Report how many lines of the entries below contain the word "сноса", and nothing more.

(Rendered page images)
______

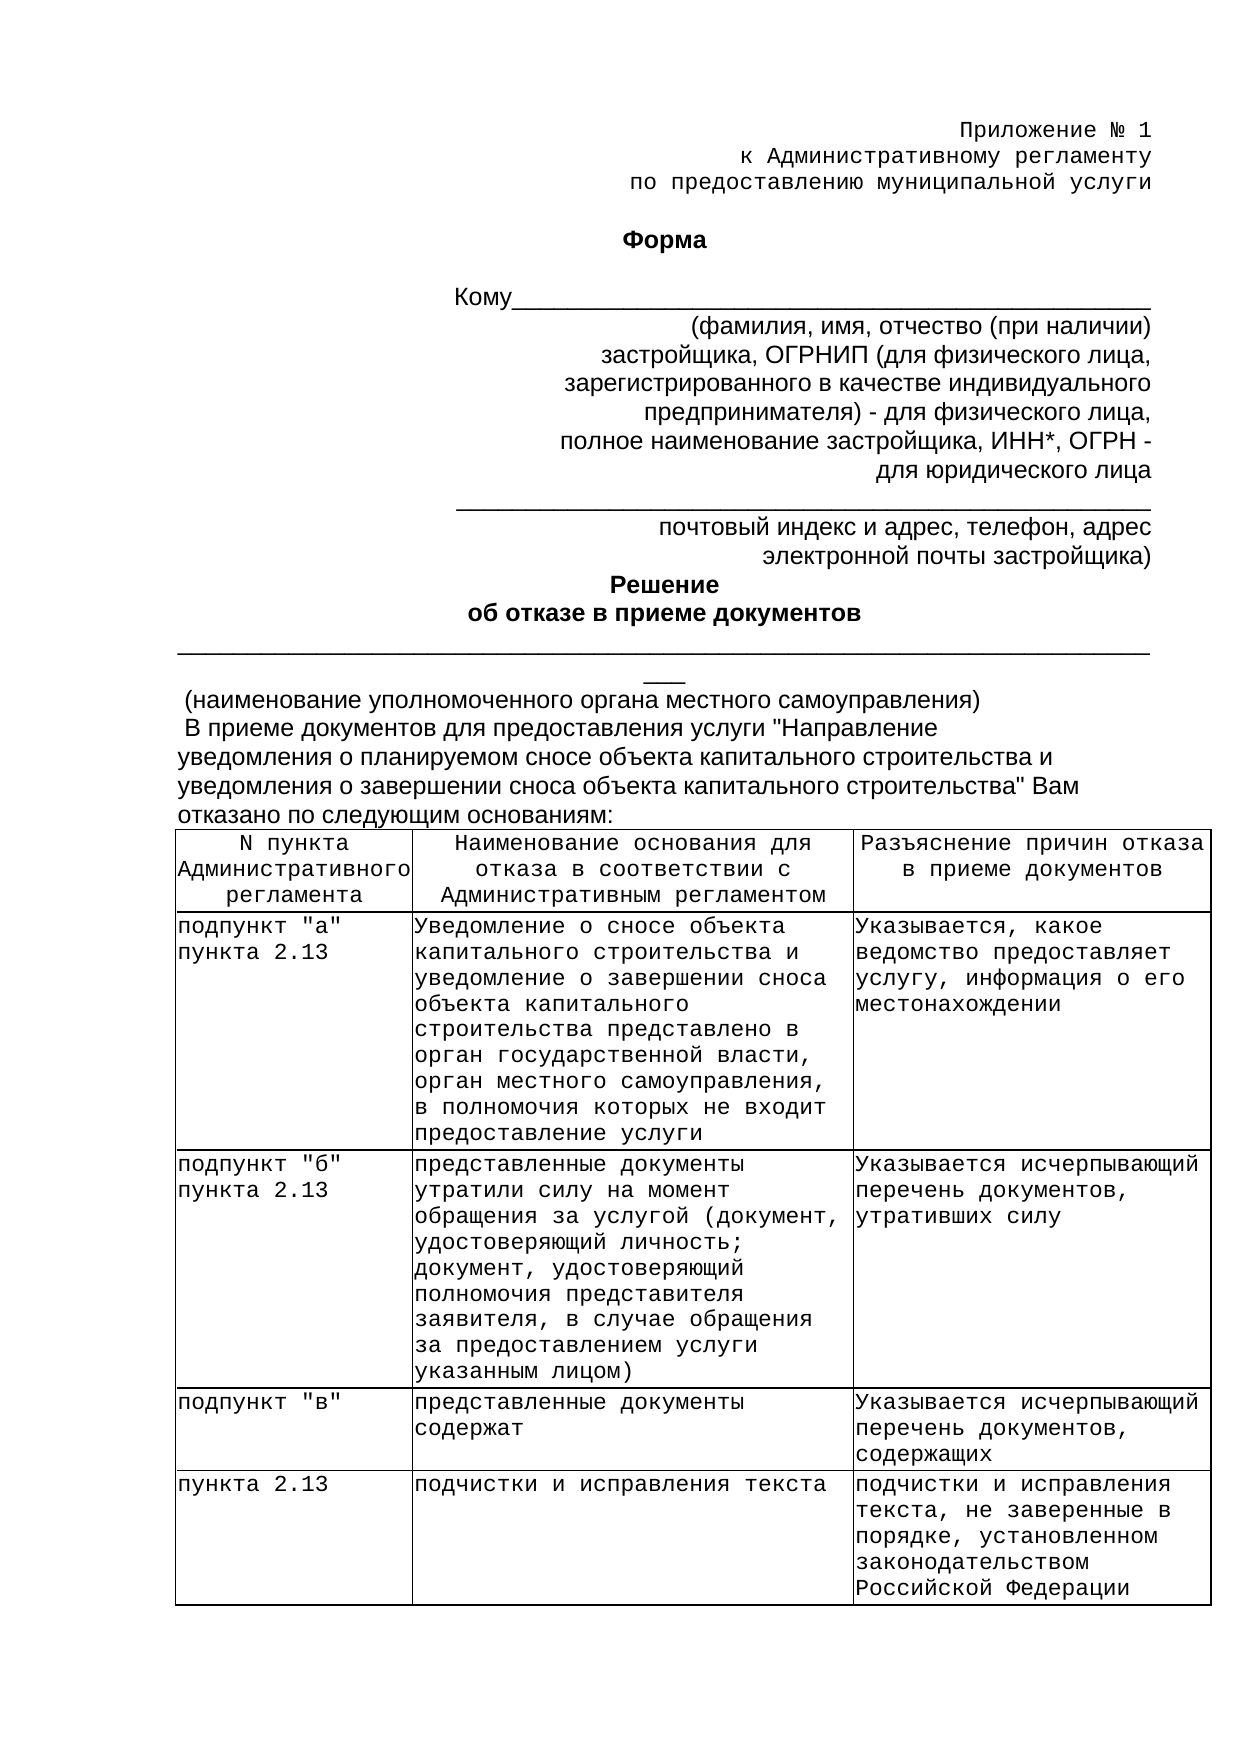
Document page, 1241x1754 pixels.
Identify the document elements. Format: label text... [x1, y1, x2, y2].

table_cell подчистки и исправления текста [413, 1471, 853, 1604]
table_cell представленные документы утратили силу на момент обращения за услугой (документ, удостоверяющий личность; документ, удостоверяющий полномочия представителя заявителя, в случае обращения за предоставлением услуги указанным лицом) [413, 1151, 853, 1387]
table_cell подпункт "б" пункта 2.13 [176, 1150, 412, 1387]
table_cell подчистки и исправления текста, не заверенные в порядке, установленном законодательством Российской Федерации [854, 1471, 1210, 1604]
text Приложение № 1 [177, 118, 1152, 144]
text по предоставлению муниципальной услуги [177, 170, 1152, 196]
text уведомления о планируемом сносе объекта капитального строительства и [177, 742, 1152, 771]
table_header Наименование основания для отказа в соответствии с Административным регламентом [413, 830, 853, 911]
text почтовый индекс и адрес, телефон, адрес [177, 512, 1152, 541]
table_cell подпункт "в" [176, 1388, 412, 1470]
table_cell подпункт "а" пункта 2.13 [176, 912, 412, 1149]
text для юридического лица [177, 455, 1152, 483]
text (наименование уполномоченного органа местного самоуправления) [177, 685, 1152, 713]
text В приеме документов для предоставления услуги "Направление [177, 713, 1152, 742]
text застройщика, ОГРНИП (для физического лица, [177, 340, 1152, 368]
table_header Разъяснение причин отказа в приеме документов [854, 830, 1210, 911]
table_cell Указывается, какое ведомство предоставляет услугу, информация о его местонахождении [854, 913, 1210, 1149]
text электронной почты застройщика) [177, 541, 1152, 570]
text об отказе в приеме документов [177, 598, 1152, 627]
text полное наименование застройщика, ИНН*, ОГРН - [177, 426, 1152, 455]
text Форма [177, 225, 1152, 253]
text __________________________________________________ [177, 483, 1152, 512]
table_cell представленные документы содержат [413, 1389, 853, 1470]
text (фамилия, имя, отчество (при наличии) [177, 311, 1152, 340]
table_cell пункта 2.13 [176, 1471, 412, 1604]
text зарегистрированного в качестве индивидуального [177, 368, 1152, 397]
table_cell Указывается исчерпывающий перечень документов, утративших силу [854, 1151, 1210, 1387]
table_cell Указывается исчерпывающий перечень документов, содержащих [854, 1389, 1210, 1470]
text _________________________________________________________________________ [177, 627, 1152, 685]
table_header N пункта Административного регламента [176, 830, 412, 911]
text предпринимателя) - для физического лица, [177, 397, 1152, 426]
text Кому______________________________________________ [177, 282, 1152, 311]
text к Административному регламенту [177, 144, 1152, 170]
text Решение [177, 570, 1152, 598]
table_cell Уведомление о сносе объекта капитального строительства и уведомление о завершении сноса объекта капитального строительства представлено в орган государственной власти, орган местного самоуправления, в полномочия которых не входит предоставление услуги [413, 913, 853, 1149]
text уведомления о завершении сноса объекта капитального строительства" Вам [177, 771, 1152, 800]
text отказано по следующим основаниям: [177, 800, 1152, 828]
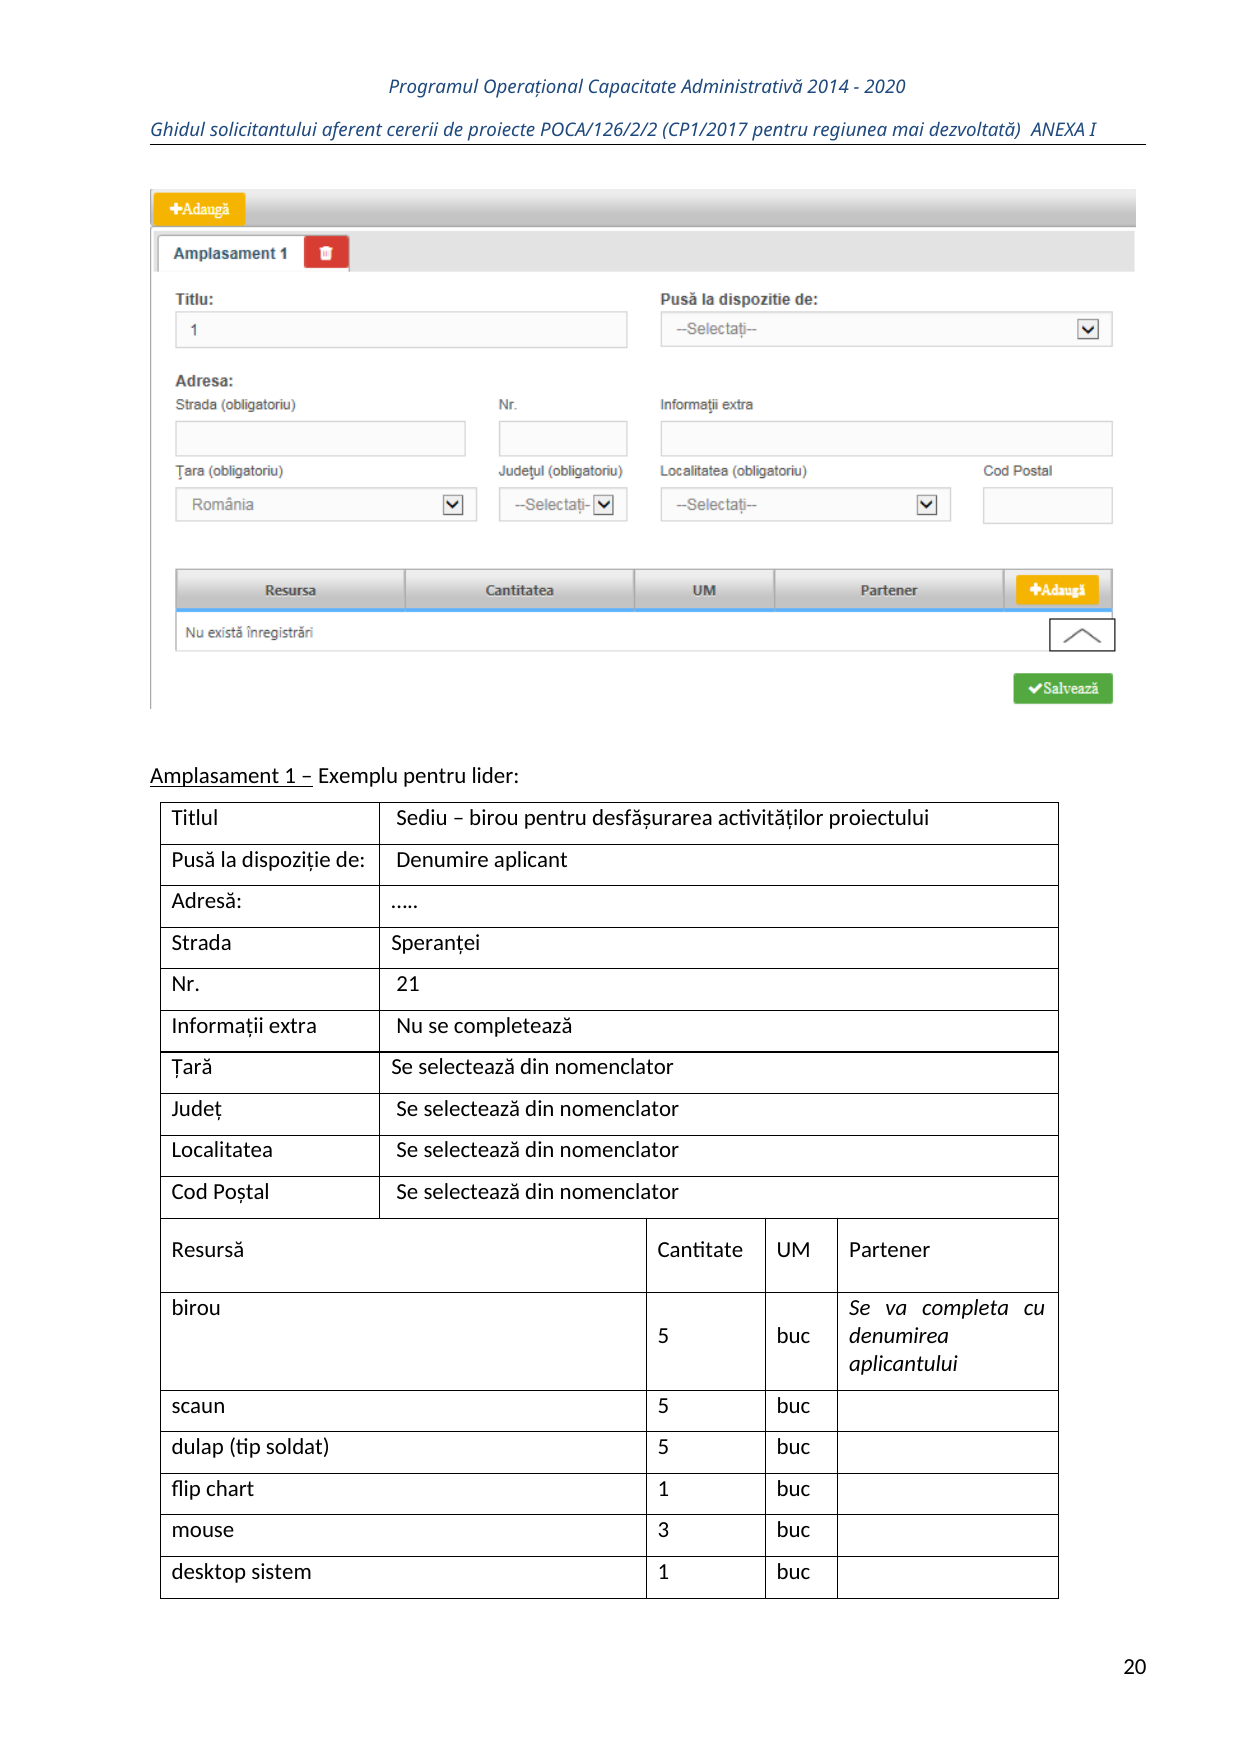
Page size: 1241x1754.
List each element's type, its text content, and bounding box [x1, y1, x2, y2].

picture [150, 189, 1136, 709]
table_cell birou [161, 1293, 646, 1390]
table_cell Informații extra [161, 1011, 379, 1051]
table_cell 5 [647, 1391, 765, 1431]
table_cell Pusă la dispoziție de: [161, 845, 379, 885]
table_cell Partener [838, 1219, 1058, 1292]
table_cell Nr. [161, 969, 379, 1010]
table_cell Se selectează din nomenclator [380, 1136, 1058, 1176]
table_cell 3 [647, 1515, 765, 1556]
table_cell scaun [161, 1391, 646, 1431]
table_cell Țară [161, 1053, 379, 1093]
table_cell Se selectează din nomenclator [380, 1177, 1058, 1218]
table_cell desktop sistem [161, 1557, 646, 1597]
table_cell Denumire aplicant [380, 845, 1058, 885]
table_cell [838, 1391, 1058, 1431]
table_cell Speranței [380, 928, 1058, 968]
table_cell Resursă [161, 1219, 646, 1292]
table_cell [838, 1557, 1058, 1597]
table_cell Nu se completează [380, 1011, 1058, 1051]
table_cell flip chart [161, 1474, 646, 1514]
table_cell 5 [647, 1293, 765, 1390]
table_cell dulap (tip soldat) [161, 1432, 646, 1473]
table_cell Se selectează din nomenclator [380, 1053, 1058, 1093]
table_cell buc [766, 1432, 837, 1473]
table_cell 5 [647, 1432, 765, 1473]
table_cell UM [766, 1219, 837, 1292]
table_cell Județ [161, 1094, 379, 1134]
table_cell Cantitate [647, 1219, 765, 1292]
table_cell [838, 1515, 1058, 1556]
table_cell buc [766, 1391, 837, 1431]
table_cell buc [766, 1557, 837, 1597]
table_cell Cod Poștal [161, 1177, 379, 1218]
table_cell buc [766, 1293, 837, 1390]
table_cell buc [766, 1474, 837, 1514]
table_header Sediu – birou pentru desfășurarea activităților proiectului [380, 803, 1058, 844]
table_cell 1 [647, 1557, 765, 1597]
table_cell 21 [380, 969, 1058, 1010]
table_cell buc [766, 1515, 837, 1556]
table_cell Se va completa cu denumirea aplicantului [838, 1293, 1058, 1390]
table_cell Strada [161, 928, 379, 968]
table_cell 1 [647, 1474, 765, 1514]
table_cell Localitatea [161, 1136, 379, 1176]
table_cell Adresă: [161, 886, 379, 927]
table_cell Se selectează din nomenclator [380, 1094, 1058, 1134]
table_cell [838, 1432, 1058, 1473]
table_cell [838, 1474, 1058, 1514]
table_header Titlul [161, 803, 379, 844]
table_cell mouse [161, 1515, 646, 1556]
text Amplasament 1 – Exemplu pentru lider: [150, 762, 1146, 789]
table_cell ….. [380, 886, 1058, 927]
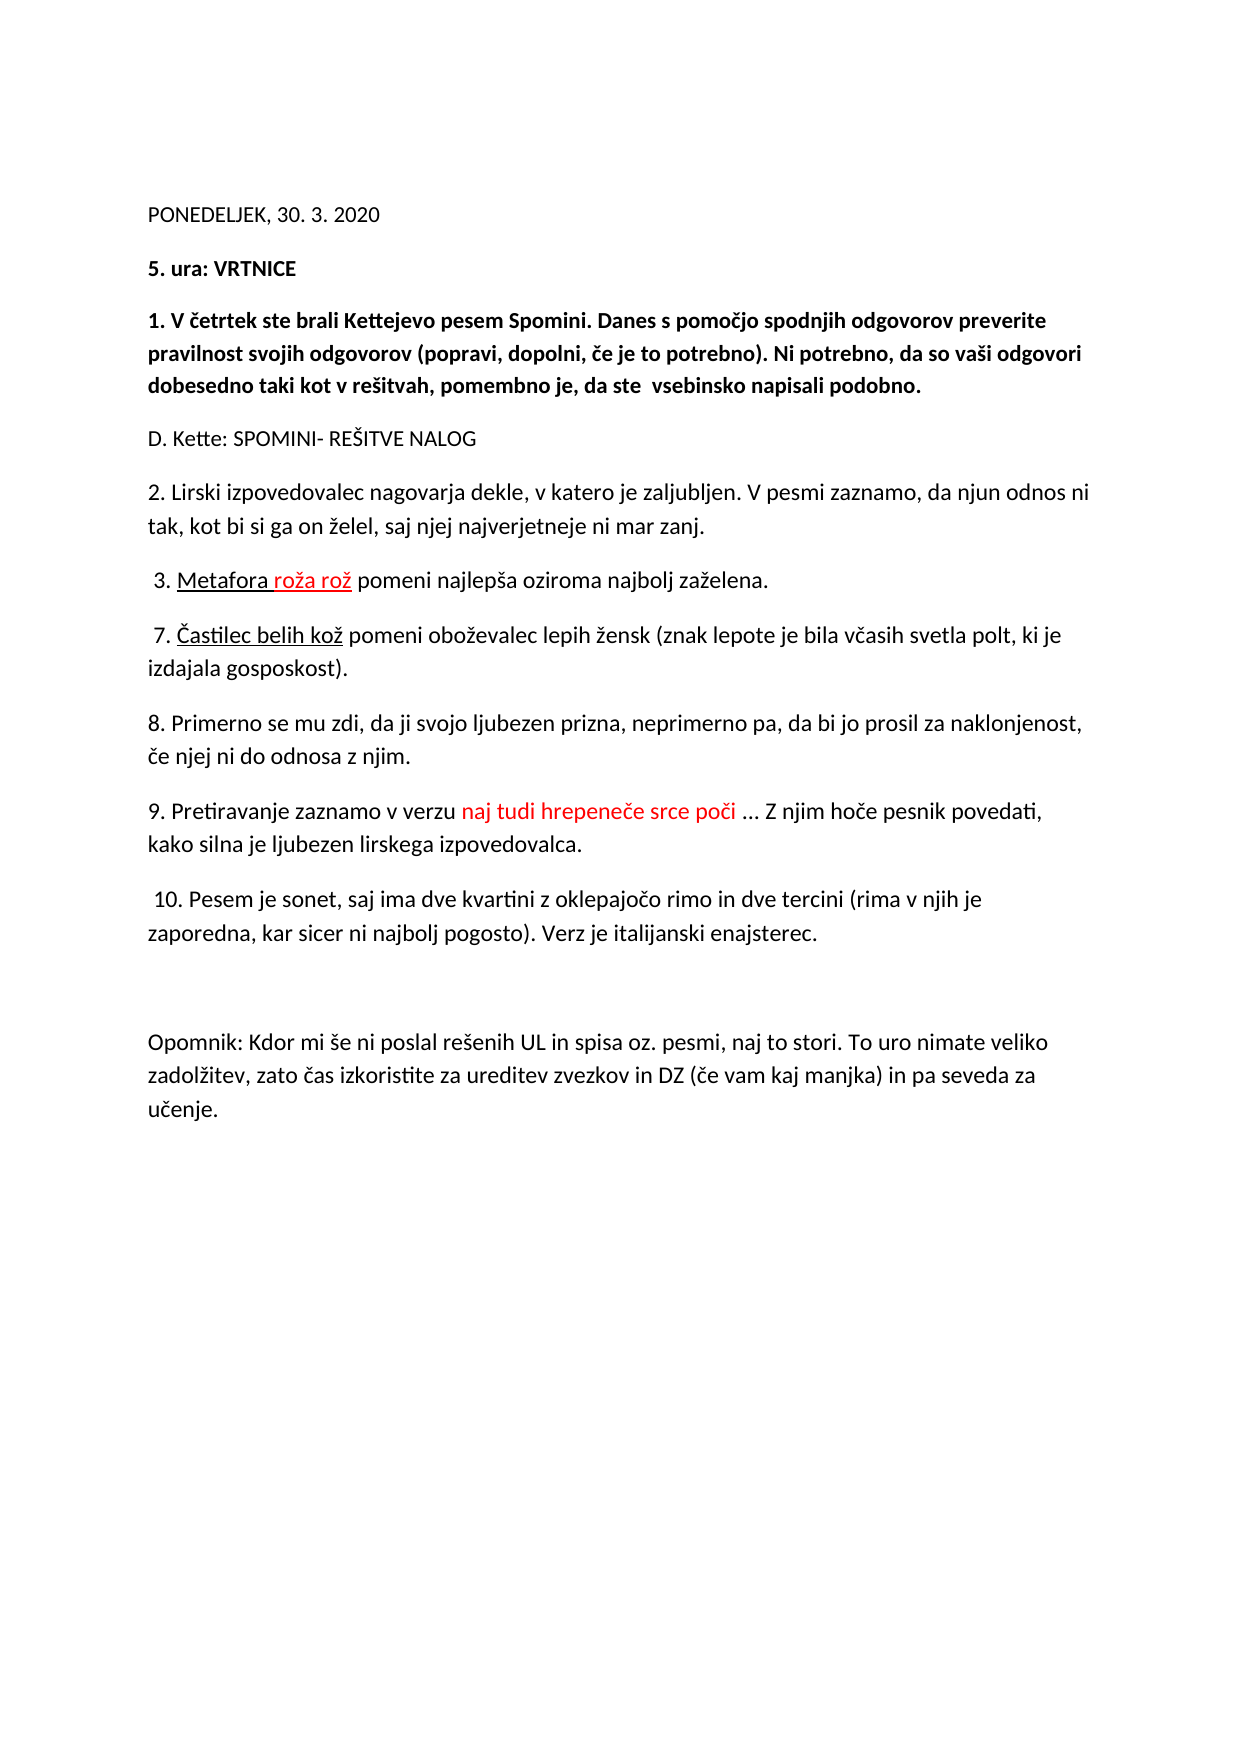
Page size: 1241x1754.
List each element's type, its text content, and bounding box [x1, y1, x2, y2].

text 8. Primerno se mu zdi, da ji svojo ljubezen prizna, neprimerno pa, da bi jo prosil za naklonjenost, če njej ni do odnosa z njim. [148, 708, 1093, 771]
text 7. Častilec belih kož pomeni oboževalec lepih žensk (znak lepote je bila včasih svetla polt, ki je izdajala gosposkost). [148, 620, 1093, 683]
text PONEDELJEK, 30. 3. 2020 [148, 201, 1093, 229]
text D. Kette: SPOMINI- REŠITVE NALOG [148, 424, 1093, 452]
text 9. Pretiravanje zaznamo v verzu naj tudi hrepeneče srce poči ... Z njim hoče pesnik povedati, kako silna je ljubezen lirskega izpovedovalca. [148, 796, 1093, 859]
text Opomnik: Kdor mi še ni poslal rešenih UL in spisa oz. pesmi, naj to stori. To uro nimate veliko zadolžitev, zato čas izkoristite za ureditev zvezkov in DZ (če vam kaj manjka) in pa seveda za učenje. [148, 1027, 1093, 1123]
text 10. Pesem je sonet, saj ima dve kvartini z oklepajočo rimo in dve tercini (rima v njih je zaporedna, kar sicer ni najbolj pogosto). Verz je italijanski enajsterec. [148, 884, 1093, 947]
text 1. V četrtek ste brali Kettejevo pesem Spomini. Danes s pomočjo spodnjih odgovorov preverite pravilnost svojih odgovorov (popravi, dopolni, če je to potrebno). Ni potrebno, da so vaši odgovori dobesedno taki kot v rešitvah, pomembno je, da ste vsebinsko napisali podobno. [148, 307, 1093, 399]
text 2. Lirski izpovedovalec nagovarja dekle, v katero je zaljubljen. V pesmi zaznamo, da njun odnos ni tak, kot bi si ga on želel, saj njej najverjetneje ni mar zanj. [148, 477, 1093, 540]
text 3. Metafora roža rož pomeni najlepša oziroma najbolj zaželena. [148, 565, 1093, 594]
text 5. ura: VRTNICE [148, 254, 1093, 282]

______

RESPONSE
2